Вот эти факторы повлияли на мое решение. Собрал вещи, попрощался с Голодцом и 8 марта 1994 года прибыл в Ленинск-Кузнецкий.
Позже Васютин рассказывал, что присмотрел меня и Кормильцева осенью 1993-го в матче «Зари» против барнаульского «Динамо», хотя мы проиграли 0:3. Кормильцев сразу подписал контракт. А я, не подозревая об интересе «Зари», укатил в Москву. Если б не настойчивость отца, неизвестно, как бы все повернулось. Именно он позвонил Васютину.
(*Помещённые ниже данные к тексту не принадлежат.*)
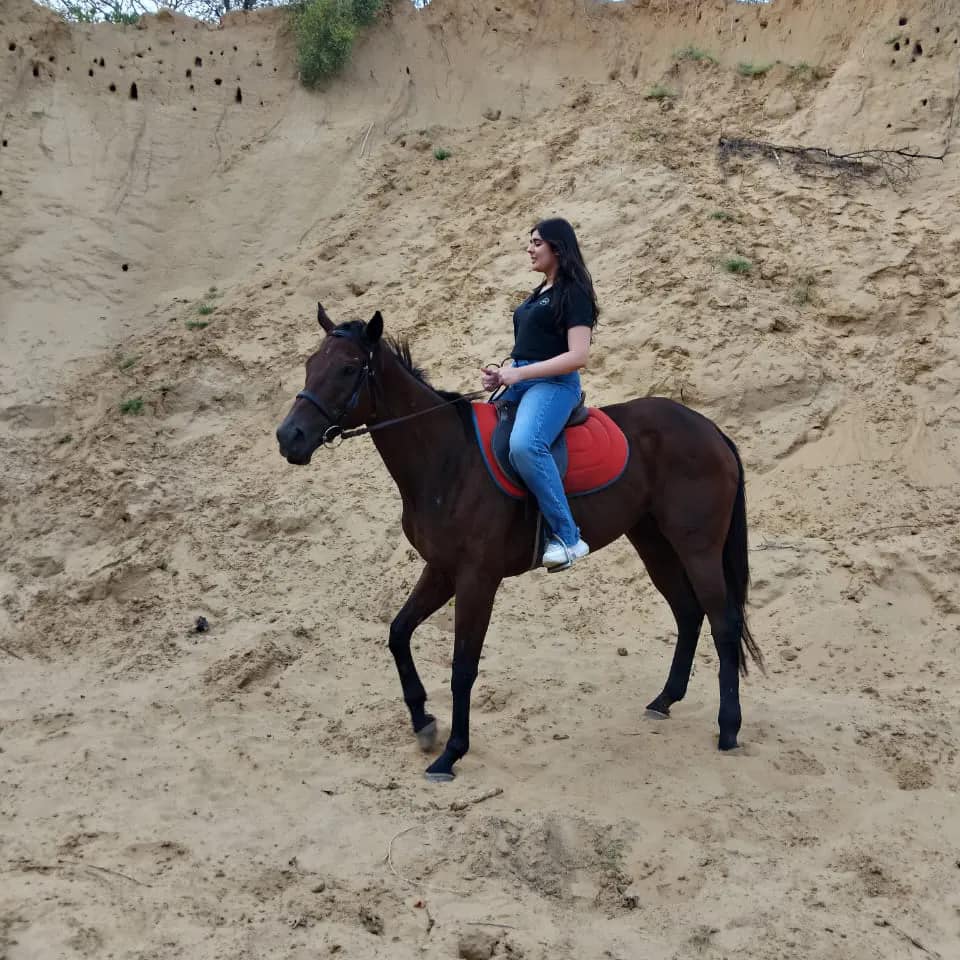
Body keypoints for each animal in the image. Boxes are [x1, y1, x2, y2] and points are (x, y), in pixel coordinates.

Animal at [275, 304, 763, 781]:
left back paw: (729, 728)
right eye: (311, 365)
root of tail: (708, 429)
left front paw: (451, 753)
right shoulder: (442, 569)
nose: (288, 437)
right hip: (653, 541)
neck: (448, 460)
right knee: (688, 612)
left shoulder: (477, 578)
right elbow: (398, 633)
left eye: (348, 368)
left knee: (723, 623)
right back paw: (664, 700)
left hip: (697, 547)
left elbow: (462, 667)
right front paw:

– Алексей вам не понравился?
– Почему? С удовольствием пригласил бы и его.
– Тогда заберу Лешку из Москвы. Нечего ему в динамовском дубле болтаться.
Через неделю я подписал с «Зарей» контракт. За меня и Кормильцева клуб расплатился с барнаульским «Динамо» двумя вагонами угля. В те годы бартер никого не удивлял. Футболистов выменивали на комбайны, автобусы, видеомагнитофоны, микроволновки и даже мешки сахара.
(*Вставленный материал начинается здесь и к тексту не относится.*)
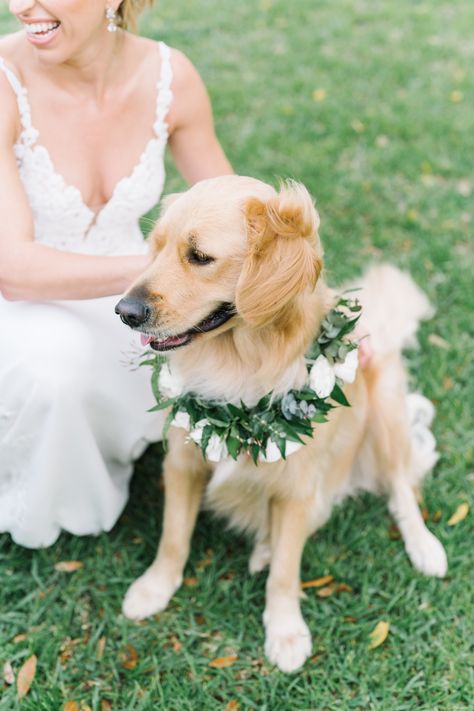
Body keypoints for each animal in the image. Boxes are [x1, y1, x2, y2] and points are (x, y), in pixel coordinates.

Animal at [115, 177, 448, 672]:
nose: (125, 311)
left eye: (199, 256)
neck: (239, 367)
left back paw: (424, 546)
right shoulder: (183, 461)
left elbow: (286, 573)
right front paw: (155, 588)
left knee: (401, 488)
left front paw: (286, 630)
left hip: (386, 406)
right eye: (154, 249)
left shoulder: (296, 487)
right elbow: (174, 536)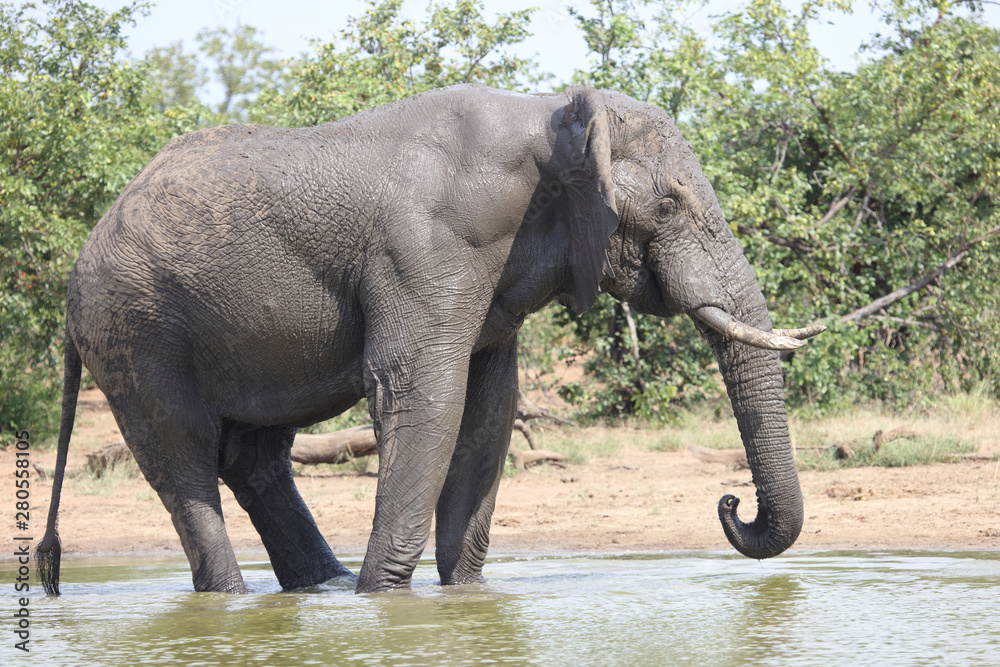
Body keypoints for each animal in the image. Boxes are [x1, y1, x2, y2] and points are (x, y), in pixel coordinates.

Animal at [37, 84, 823, 596]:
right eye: (671, 206)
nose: (729, 502)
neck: (550, 117)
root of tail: (77, 266)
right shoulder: (430, 246)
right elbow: (426, 398)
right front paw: (384, 602)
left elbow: (487, 415)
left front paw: (462, 599)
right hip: (136, 327)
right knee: (185, 457)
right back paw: (245, 597)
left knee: (255, 455)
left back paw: (319, 590)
Ленинск-Кузнецкий – крохотный шахтерский городок. Серый, пыльный, мрачноватый. Единственная отдушина – футбол. Шеститысячник на матчах «Зари» был всегда битком.
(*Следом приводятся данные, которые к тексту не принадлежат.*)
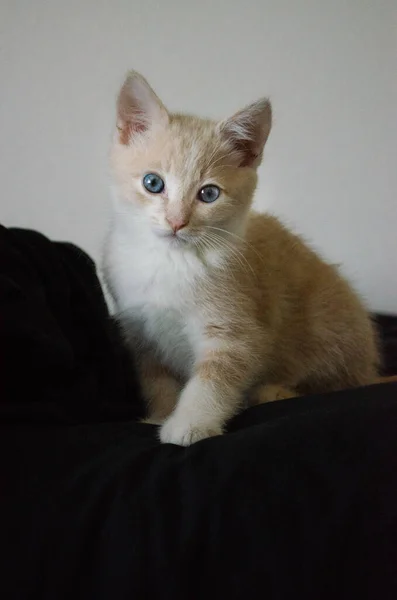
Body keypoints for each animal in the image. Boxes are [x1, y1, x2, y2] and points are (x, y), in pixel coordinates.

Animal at [102, 69, 378, 446]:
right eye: (152, 183)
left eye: (208, 194)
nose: (176, 221)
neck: (170, 262)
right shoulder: (141, 334)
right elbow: (157, 381)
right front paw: (160, 415)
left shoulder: (236, 328)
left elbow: (215, 380)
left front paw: (190, 424)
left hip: (331, 332)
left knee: (336, 384)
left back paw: (273, 392)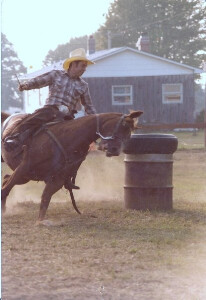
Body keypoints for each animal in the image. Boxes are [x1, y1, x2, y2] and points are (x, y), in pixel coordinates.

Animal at [1, 110, 142, 223]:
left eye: (129, 133)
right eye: (122, 126)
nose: (114, 150)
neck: (67, 138)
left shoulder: (58, 179)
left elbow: (45, 198)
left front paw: (40, 221)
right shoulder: (24, 167)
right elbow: (5, 191)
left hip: (26, 177)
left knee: (6, 179)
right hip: (25, 174)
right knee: (6, 184)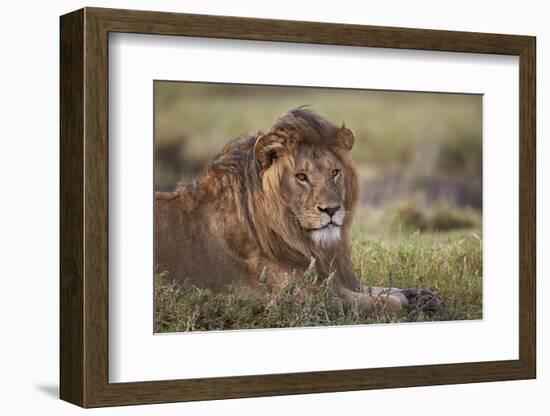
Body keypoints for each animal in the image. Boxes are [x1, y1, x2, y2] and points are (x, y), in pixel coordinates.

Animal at [156, 107, 444, 316]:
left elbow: (384, 288)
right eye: (301, 176)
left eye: (335, 172)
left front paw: (426, 296)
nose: (331, 209)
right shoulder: (297, 297)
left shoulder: (334, 276)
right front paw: (404, 301)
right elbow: (384, 301)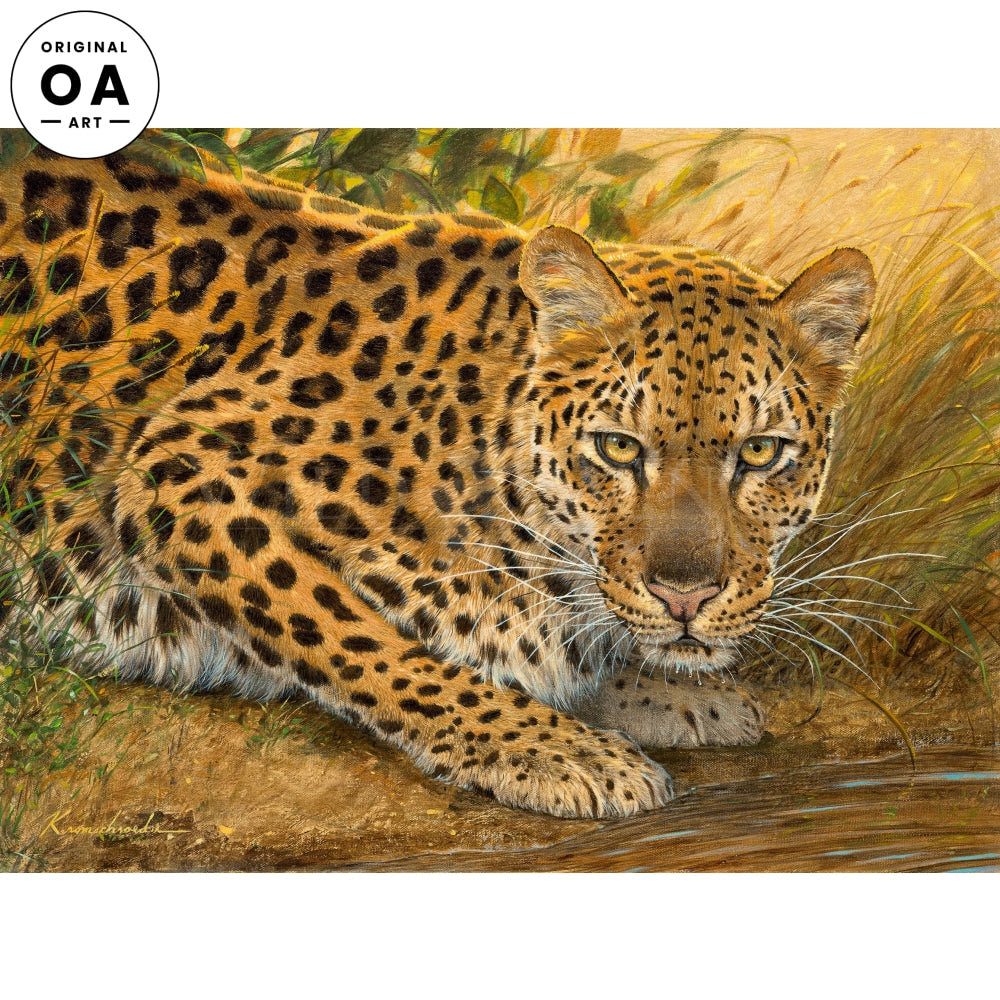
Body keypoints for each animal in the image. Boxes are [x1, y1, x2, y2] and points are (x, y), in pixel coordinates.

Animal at [0, 141, 875, 818]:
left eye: (760, 453)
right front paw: (561, 753)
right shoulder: (181, 470)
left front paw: (674, 690)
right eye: (620, 448)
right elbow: (362, 641)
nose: (686, 596)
К тому же дома очки мы практически не теряли. Играли в веселый, комбинационный футбол, заточенный на атаку, короткий пас, забегания, стеночки. За это «Зарю» прозвали сибирским «Спартаком». Правда, на выезде вся наша прыть куда-то пропадала. Пока пытались плести романтичные кружева, соперник мог смять, затоптать, задавить. Апофеоз – поражение в Санкт-Петербурге от «Локомотива» в июне 1996-го. 0:9!!!
Еще хорошо, что Андрей Рындин пенальти взял, а то счет был бы двузначный. Вышел он на замену после того, как основной вратарь «Зари» Андрей Морев, пропустив за полчаса пять голов, психанул и убежал в раздевалку. В той игре семь мячей забил Варлам Киласония. Один – Дима Сенников, будущий мой приятель по московскому «Локомотиву». Но самым комичным получился девятый гол.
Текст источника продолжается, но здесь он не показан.